## AIM OF THE EXERCISE
Once the line with "pinky pip: (567, 1505)" is found in the data, output it and each following line exactly, up to and including the line with "index tip: (1240, 764)", and nothing before or after.

[Data items]
────────────────

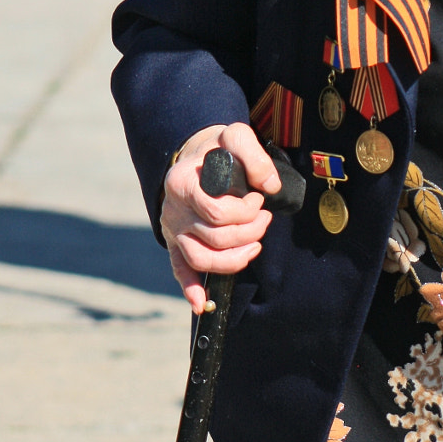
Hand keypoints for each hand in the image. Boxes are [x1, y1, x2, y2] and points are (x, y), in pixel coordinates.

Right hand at [160, 121, 280, 314]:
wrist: (198, 158)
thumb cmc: (218, 151)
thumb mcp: (236, 138)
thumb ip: (254, 155)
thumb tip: (269, 186)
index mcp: (182, 183)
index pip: (216, 212)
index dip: (245, 211)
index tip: (258, 200)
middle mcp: (174, 210)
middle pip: (215, 238)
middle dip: (249, 232)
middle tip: (264, 218)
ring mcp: (174, 231)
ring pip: (203, 259)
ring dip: (235, 259)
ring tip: (255, 244)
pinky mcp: (177, 244)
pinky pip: (180, 270)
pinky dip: (191, 288)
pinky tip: (202, 304)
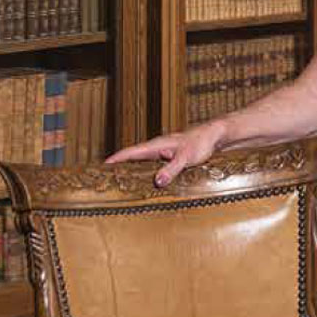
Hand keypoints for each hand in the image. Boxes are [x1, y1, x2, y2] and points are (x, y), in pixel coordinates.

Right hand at [104, 119, 226, 187]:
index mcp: (156, 146)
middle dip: (118, 165)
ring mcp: (163, 151)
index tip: (102, 166)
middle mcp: (157, 147)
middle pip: (132, 157)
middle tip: (104, 177)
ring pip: (142, 160)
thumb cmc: (200, 143)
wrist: (214, 135)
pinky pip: (152, 163)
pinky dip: (144, 170)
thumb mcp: (185, 158)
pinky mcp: (170, 156)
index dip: (115, 159)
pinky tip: (145, 179)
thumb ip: (172, 168)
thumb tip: (158, 181)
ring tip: (119, 180)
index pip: (130, 152)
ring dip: (131, 168)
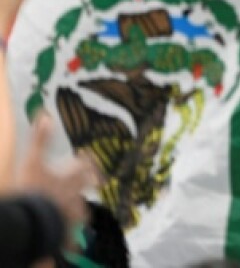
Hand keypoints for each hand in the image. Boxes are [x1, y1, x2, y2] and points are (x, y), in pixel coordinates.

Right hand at [17, 113, 97, 244]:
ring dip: (80, 207)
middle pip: (87, 189)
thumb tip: (45, 115)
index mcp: (70, 179)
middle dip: (88, 184)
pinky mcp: (65, 234)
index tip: (84, 155)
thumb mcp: (32, 162)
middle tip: (92, 182)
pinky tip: (71, 239)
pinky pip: (71, 236)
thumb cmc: (32, 191)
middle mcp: (75, 196)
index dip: (86, 160)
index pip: (85, 166)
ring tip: (78, 208)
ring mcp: (72, 216)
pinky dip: (71, 235)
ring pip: (82, 211)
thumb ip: (40, 139)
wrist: (32, 224)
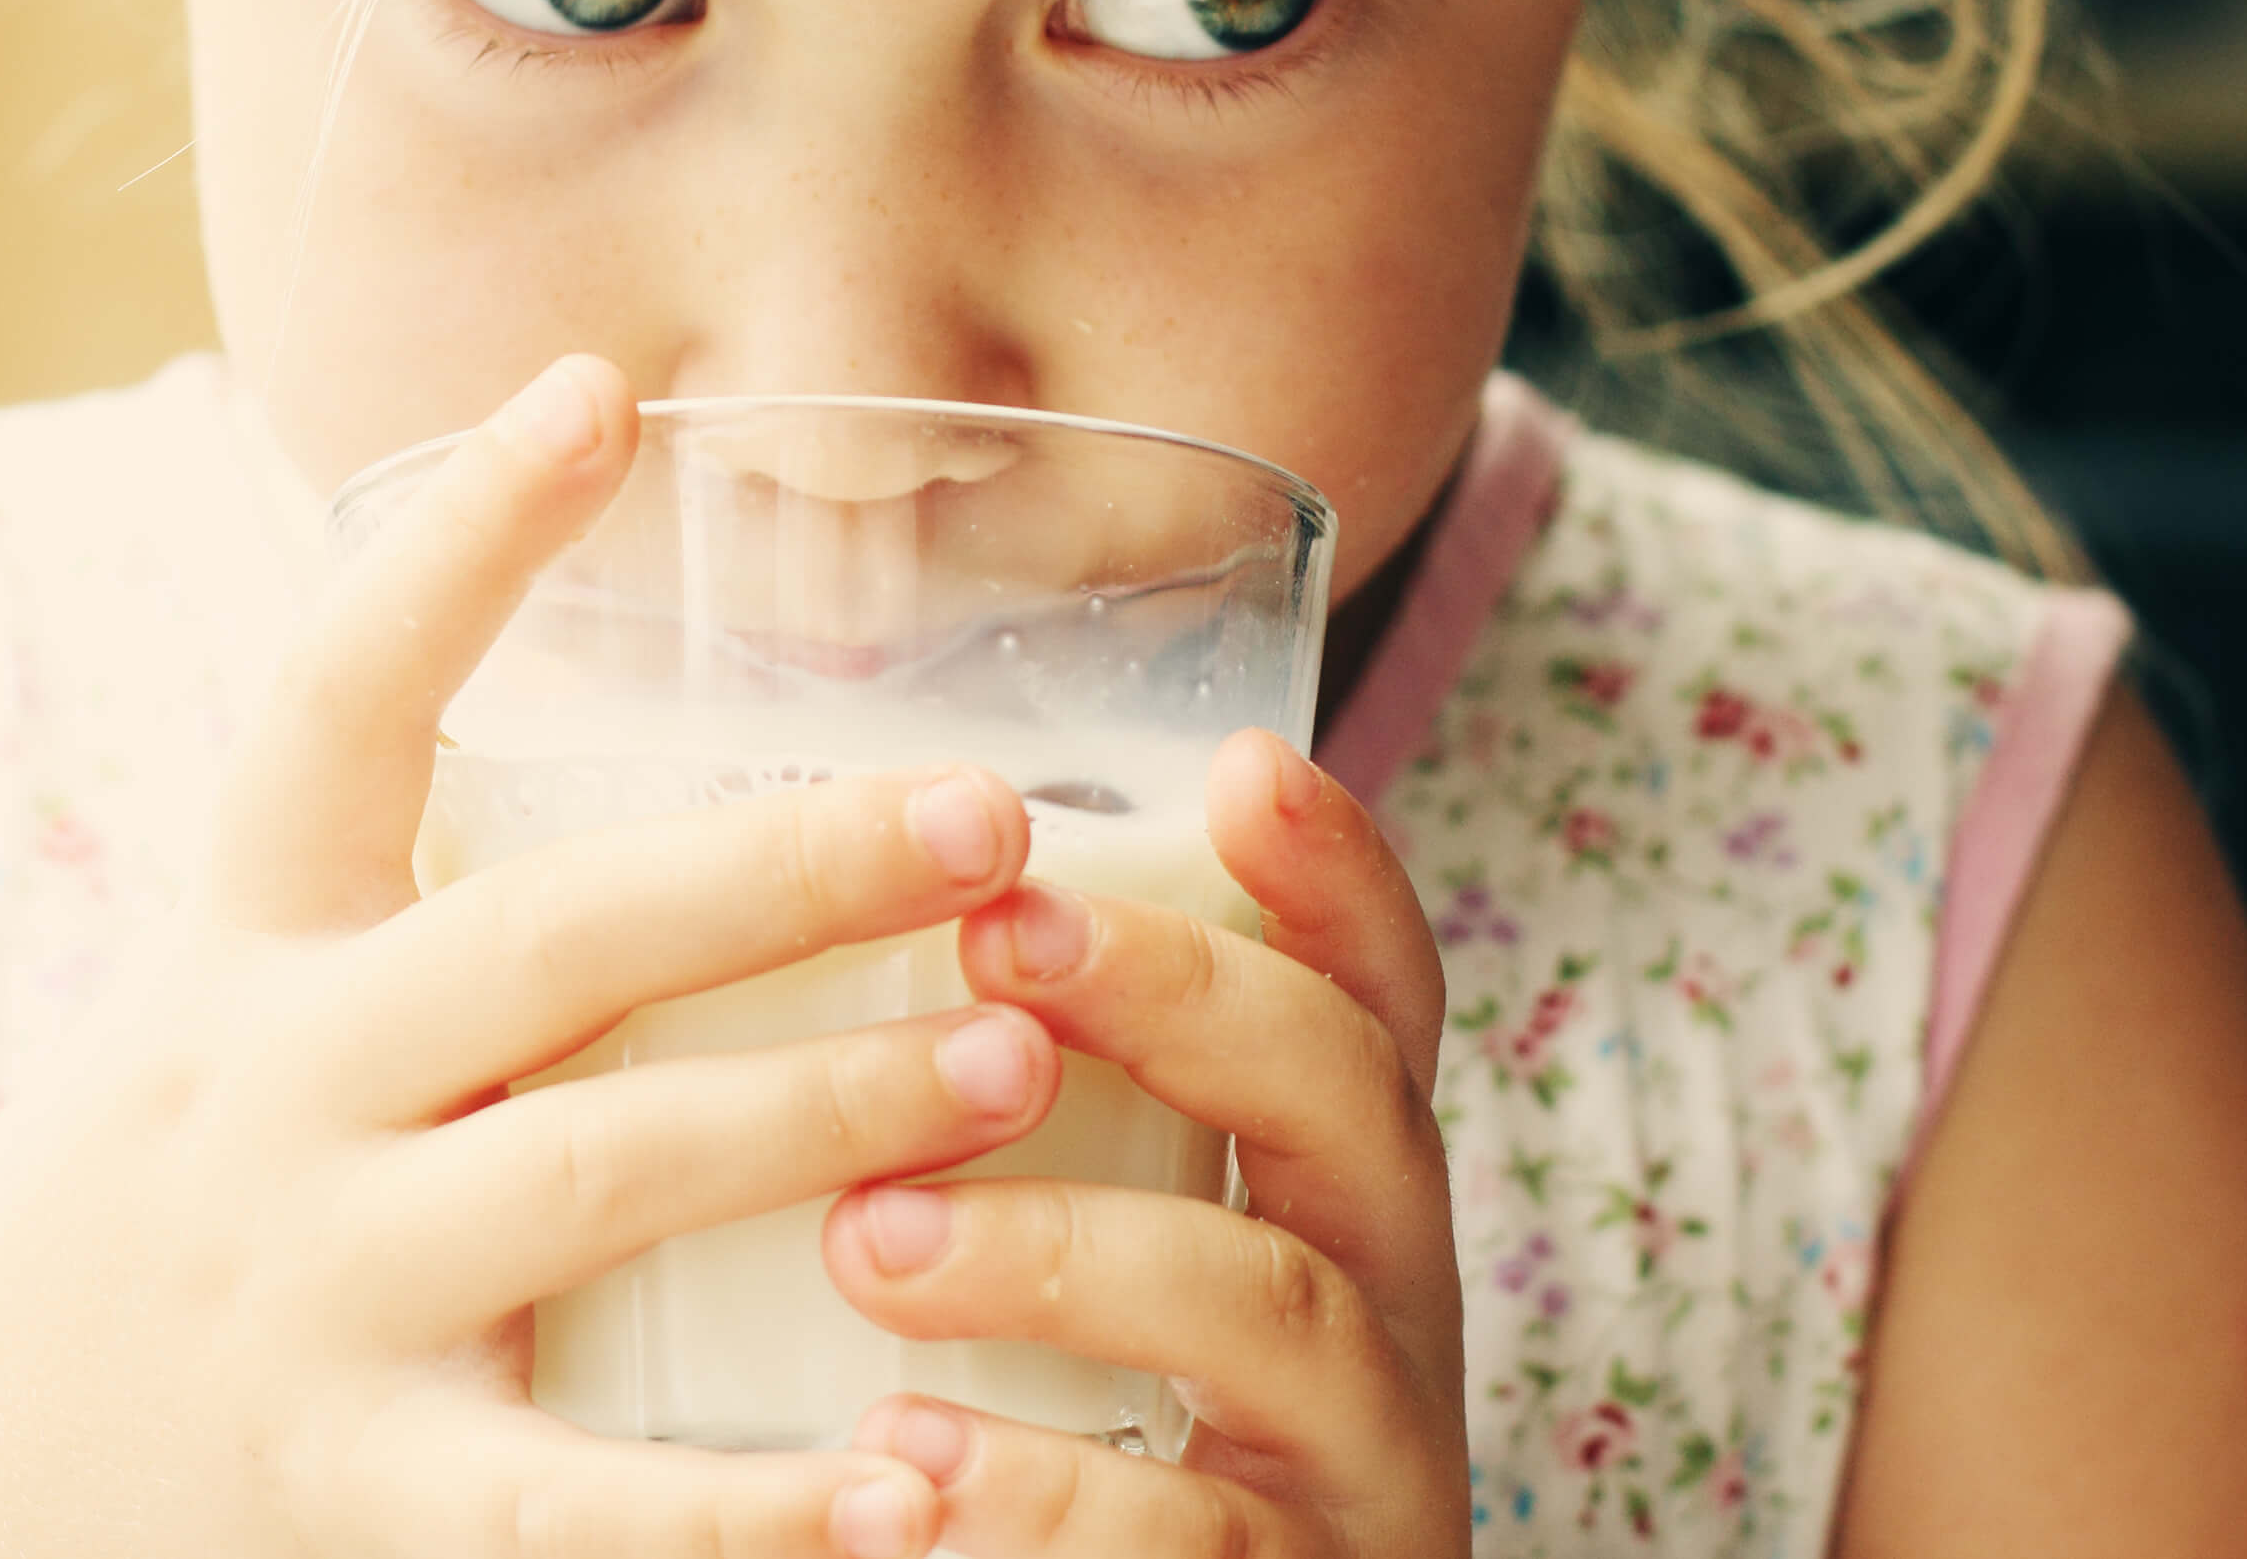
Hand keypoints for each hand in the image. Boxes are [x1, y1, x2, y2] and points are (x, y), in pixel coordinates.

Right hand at [0, 357, 1044, 1558]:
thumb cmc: (130, 1230)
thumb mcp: (212, 1030)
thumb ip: (385, 923)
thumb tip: (620, 774)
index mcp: (244, 955)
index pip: (332, 700)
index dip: (459, 538)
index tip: (604, 387)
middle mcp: (269, 1094)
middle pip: (543, 937)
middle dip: (778, 866)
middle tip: (988, 814)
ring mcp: (307, 1298)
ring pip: (587, 1176)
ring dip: (811, 1109)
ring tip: (1012, 1056)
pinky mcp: (346, 1496)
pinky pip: (567, 1505)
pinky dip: (746, 1511)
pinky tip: (916, 1482)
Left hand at [825, 730, 1470, 1556]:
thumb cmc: (1079, 1434)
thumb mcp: (1098, 1256)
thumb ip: (1033, 1114)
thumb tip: (865, 922)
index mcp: (1332, 1193)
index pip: (1371, 999)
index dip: (1334, 875)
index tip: (1240, 764)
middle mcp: (1381, 1303)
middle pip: (1347, 1100)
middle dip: (1180, 995)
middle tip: (999, 935)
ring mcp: (1358, 1461)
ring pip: (1270, 1311)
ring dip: (1066, 1250)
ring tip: (872, 1237)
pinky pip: (1192, 1537)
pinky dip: (1043, 1493)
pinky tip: (897, 1464)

────────────────

## PROBLEM SOLUTION
pinky pip: (567, 1505)
pinky dip: (746, 1511)
pinky tip: (916, 1482)
Left hand at [825, 730, 1470, 1556]:
thumb cmc: (1079, 1434)
thumb mcp: (1098, 1256)
thumb ip: (1033, 1114)
thumb tip: (865, 922)
index mcp: (1332, 1193)
index pip: (1371, 999)
index dip: (1334, 875)
index tip: (1240, 764)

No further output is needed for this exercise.